Large amounts of the Arabidopsis plant are grown at Bond Life Sciences Center for multiple labs to experiment with and use. | photo by Mariah Cox, Bond LSC

By Lauren Hines | Bond LSC

Think about how a home alarm system alerts a person to a potential burglary with sensors detecting whether an intruder picked a lock, came through a window or came through a garage.

Plants are much like this, surviving with the help of their thousands of sensors that can send danger signals to the whole plant so it can react effectively.

“Plants have to have a whole variety of different mechanisms to respond to their environment because they’re stuck in one spot,” said Gary Stacey, principal investigator at Bond Life Sciences Center. “The way they do that is they have all these membrane-associated receptors, and they receive signals from the outside … so they can induce a defense response.”

Stacey’s lab recently made an observation that could lead to interesting future advancements in plant breeding and engineering. Its work was published May 12 in the journal Nature Communications.

The lab found when a lipid — a fatty molecule — is attached to a receptor, a cysteine amino acid within a protein is modified. This process, in turn, makes the receptor silent. The addition of the lipid is called acylation. The lab found that they could also reverse this process and reactivate the receptor.

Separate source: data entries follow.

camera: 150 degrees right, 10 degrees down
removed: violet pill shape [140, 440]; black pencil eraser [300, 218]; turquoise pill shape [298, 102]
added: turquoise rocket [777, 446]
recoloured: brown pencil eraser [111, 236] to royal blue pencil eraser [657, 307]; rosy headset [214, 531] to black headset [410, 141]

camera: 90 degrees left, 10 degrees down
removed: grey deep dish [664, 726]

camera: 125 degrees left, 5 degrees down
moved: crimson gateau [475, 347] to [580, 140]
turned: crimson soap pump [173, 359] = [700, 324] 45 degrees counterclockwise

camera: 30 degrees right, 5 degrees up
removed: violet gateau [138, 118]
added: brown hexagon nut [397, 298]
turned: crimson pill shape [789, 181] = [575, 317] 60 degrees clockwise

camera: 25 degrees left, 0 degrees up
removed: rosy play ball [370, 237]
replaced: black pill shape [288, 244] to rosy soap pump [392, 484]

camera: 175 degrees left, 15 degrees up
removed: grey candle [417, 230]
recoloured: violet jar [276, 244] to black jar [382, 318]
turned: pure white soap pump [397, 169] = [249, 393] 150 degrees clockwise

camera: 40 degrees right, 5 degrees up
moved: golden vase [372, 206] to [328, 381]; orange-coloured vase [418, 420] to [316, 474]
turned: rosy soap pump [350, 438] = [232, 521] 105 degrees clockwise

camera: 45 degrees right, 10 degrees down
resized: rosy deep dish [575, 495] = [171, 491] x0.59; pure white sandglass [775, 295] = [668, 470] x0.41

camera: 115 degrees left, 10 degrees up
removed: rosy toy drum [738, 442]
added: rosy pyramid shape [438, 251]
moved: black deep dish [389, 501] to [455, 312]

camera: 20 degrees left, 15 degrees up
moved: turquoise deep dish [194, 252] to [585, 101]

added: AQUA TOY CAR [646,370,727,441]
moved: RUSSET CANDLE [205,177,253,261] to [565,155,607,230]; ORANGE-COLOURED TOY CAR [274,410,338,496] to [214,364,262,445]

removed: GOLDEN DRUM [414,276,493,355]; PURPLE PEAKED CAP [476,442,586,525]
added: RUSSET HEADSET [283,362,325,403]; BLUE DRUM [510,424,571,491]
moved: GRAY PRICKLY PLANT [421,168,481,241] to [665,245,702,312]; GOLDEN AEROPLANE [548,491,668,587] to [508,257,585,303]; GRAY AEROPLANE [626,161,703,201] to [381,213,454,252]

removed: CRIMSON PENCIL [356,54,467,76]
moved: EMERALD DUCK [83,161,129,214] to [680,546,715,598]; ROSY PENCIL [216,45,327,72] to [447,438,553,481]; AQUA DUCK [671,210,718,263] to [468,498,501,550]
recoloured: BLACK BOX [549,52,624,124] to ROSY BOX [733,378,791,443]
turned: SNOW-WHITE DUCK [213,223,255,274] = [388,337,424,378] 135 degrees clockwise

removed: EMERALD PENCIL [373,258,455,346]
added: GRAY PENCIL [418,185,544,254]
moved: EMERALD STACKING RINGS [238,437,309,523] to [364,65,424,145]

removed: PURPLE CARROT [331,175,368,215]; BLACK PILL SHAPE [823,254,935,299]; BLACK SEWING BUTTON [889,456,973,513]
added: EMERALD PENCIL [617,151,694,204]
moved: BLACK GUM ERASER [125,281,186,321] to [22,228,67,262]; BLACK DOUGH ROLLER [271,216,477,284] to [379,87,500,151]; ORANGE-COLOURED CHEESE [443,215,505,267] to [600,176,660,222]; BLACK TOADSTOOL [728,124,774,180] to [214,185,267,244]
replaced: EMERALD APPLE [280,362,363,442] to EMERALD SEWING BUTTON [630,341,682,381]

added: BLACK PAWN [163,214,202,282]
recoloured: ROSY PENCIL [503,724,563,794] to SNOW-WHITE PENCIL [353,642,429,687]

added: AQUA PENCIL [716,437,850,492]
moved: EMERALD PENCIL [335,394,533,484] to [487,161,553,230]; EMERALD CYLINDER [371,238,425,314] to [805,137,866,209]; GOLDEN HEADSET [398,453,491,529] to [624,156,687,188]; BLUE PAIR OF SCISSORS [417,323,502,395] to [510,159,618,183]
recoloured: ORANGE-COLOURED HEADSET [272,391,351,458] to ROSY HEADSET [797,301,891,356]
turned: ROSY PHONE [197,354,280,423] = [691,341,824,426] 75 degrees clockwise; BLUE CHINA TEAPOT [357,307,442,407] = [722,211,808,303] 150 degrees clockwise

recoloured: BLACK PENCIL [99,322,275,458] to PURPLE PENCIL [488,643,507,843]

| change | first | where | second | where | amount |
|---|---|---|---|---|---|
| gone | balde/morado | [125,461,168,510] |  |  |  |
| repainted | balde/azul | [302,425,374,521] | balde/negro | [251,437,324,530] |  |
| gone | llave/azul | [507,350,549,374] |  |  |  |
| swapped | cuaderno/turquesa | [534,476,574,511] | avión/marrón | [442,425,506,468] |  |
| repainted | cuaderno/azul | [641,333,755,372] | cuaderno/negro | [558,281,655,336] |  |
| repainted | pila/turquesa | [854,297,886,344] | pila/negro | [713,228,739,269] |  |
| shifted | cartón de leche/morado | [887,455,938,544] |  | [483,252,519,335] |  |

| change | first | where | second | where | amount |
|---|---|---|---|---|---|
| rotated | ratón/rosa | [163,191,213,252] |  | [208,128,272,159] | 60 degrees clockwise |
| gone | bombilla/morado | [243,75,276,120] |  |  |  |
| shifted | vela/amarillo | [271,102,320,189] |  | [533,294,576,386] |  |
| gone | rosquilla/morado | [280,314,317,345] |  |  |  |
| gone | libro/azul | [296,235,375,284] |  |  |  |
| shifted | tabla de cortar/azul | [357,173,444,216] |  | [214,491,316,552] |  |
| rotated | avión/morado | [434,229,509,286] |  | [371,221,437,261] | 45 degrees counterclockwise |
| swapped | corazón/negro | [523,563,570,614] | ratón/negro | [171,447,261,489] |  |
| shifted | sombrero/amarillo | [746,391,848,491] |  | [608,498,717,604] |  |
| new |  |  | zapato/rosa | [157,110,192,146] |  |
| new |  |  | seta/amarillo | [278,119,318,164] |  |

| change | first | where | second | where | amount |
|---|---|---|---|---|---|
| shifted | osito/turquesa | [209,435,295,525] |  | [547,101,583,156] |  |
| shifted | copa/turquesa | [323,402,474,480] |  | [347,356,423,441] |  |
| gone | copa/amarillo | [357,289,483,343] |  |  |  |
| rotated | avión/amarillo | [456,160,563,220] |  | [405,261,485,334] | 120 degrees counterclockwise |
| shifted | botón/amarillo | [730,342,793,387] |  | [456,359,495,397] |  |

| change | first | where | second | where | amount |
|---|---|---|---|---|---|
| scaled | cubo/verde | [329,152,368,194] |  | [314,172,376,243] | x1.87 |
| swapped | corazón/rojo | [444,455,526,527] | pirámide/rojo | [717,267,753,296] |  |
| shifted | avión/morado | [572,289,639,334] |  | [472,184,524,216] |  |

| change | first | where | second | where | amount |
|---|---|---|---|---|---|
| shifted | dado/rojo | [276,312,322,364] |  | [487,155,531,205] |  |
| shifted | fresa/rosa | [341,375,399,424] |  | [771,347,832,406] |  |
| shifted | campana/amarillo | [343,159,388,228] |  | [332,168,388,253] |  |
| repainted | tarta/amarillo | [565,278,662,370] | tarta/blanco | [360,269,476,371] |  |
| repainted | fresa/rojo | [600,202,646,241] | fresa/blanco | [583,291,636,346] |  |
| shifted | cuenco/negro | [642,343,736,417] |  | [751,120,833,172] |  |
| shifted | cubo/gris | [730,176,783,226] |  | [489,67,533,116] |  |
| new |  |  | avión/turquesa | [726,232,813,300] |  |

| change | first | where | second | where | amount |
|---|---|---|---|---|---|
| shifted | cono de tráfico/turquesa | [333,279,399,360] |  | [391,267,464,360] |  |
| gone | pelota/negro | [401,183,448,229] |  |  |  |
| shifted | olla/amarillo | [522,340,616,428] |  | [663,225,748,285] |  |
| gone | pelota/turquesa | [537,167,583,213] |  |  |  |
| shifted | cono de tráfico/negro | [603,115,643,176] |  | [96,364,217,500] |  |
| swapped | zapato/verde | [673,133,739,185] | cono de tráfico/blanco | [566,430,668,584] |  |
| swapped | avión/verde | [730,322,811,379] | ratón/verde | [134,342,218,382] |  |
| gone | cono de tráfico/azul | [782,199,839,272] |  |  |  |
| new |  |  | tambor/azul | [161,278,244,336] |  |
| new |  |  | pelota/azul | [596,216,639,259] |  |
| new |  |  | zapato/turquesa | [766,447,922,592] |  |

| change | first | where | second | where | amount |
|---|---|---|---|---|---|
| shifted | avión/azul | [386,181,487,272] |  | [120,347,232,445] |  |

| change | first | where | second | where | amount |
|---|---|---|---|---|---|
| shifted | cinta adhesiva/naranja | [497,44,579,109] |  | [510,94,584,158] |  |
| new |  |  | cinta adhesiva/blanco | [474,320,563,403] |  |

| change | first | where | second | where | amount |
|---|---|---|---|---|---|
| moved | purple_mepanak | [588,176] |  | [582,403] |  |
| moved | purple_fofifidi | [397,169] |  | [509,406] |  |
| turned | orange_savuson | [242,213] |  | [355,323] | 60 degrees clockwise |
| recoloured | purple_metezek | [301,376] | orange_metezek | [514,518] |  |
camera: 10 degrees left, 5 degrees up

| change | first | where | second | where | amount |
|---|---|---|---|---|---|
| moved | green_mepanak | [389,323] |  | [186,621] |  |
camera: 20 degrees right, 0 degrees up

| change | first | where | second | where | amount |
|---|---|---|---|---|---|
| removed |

In other words, this process can turn receptors on and off, which is what tells the plant that there’s danger.

In addition, the lab can use the acylation process to identify the binding protein and, therefore, identify the receptor that is binding to the protein.

“There’s a lot of receptors for which we don’t know the ligand,” said Stacey. “In other words, if you line up all the receptors, there are only a few of which we know what they’re binding to.”

Identifying these receptors’ functions and what these receptors bind to is a high priority in plant research and agriculture communities.

“If we knew all the receptors, say, that responded to drought or if we knew all the receptors that responded to high light or pathogens or whatever there might be in the ozone … then that would open up pathways for us to engineer plants that are more resistant to these stresses, which would make crop production more sustainable, especially in lieu of the changing climate that we have, and would really be a big step forward for agriculture,” Stacey said

According to Stacey, researchers have been able to identify the function of “a small fraction” of receptors out of 2,000 in the model plant, Arabidopsis. However, the Stacey lab is currently developing a way to find these receptors’ functions.

Developing this analysis has been technically difficult so far — needing more funding and manpower to do all the experiments — but the lab is currently in the proofing stage to verify what they know. So far, they can correctly identify the binding protein and the receptor it binds to for some receptors, but it’s less clear for other receptors. More experiments are needed to see if the analysis will work.

“There are 2,000 [receptors], and we only know the function of a handful,” Stacey said. “There’s a lot of stuff that remains to be discovered and a lot of potentials to do something useful.”’

More information about the study can be found in, “S-acylation of P2K1 mediates extracellular ATP-induced immune signaling in Arabidopsis.” Stacey’s lab collaborated with Dongqin Chen, Fengsheng Hao and Huiqi Mu of the State Key Laboratory of Agrobiotechnology in China, Nagib Ahsan of the University of Oklahoma and Jay Thelen at Bond Life Sciences Center.